Directions: Find the string "round" in the records. Copy every line it appears in.

Provided records:
· · ·

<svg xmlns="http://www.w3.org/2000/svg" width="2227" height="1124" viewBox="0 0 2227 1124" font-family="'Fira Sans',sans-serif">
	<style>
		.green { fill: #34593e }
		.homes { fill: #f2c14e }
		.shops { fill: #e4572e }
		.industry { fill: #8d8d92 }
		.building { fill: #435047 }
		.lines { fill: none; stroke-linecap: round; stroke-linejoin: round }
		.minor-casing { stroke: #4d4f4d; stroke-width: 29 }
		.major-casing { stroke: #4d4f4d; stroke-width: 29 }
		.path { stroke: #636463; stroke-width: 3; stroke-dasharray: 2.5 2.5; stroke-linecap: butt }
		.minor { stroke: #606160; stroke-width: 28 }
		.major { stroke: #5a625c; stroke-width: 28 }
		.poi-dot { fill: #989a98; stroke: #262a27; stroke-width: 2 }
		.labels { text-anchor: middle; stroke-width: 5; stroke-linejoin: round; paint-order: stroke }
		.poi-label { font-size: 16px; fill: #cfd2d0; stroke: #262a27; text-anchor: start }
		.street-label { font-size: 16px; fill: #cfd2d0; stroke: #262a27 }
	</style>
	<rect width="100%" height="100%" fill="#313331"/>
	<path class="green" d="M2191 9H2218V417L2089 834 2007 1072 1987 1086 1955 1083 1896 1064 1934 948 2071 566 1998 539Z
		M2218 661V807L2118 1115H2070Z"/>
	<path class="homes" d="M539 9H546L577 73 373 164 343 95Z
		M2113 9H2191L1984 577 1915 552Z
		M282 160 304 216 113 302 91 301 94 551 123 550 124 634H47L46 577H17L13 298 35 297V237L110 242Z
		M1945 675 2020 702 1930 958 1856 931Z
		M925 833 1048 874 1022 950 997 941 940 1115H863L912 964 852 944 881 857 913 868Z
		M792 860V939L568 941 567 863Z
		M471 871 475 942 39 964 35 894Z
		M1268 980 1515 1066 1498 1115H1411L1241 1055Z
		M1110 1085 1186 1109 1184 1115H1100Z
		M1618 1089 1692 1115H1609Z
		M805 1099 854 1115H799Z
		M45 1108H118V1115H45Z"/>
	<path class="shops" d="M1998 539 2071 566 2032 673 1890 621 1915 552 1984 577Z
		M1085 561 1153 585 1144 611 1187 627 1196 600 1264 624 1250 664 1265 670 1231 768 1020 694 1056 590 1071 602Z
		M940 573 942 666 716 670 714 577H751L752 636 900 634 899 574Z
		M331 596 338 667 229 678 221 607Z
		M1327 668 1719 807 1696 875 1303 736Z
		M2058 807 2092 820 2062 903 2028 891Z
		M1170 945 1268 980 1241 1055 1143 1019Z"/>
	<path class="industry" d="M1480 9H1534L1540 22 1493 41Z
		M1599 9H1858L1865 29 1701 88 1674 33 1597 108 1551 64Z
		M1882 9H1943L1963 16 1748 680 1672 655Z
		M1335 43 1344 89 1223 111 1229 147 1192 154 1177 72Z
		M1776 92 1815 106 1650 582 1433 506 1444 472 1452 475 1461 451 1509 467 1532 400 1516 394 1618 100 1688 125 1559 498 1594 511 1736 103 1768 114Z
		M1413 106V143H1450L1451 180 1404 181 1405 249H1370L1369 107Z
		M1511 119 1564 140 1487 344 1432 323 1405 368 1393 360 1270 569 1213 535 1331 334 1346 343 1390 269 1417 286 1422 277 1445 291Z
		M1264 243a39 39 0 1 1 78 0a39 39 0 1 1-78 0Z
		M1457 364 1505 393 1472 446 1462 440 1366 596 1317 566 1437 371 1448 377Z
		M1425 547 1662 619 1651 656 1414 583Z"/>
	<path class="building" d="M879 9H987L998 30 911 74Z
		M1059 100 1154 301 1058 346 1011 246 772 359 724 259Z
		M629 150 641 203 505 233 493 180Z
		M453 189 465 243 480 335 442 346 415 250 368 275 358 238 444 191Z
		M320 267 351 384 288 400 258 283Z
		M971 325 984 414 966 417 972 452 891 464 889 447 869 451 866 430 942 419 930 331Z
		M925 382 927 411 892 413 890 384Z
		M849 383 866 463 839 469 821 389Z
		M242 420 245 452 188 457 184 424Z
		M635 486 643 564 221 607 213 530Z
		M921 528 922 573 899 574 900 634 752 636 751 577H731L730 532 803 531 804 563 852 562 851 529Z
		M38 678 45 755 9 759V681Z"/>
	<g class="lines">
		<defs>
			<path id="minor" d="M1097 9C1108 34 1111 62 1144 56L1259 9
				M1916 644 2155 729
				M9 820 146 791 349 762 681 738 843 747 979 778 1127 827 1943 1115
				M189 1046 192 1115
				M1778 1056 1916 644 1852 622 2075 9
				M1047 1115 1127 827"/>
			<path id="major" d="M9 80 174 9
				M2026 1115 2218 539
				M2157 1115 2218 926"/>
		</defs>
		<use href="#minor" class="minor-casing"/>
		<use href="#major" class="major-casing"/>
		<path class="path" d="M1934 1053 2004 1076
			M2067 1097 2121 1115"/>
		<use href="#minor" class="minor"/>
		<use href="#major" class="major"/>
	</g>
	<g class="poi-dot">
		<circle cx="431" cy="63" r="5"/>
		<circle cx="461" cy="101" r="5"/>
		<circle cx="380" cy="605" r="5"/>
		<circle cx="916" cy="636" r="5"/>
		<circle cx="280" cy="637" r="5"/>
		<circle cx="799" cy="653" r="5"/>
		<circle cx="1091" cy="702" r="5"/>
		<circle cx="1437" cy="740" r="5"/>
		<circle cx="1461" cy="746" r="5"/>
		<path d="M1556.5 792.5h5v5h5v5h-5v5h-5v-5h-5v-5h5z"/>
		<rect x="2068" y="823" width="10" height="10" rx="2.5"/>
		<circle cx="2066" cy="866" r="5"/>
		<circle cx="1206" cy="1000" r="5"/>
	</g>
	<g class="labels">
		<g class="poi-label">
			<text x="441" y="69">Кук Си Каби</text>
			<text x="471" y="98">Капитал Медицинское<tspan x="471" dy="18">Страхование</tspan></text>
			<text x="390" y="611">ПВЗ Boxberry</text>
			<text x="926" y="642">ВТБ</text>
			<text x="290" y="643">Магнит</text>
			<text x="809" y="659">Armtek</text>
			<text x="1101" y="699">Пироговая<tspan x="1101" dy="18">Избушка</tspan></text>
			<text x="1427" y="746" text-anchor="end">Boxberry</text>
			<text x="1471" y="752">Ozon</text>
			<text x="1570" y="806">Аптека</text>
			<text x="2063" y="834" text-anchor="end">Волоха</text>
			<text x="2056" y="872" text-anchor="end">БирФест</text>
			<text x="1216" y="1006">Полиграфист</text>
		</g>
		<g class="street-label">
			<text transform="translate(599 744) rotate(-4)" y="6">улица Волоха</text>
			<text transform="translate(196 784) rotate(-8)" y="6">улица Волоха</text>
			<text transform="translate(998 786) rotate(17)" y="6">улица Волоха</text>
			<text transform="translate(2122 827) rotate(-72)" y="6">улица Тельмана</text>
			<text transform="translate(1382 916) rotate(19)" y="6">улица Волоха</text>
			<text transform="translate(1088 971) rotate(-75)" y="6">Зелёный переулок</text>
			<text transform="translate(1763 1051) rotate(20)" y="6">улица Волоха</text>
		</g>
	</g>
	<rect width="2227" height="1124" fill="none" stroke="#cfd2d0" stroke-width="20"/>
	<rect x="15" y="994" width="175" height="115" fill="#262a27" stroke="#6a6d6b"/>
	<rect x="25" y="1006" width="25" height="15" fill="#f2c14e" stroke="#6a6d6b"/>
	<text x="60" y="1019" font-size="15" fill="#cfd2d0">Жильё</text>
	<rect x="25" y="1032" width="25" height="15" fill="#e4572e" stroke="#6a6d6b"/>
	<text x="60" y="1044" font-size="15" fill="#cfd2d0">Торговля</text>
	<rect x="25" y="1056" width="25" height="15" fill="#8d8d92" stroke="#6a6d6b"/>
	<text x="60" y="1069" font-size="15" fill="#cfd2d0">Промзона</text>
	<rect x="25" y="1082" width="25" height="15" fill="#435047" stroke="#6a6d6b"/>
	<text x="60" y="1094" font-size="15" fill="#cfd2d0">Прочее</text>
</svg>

· · ·

Solution for this task:
		.lines { fill: none; stroke-linecap: round; stroke-linejoin: round }
		.labels { text-anchor: middle; stroke-width: 5; stroke-linejoin: round; paint-order: stroke }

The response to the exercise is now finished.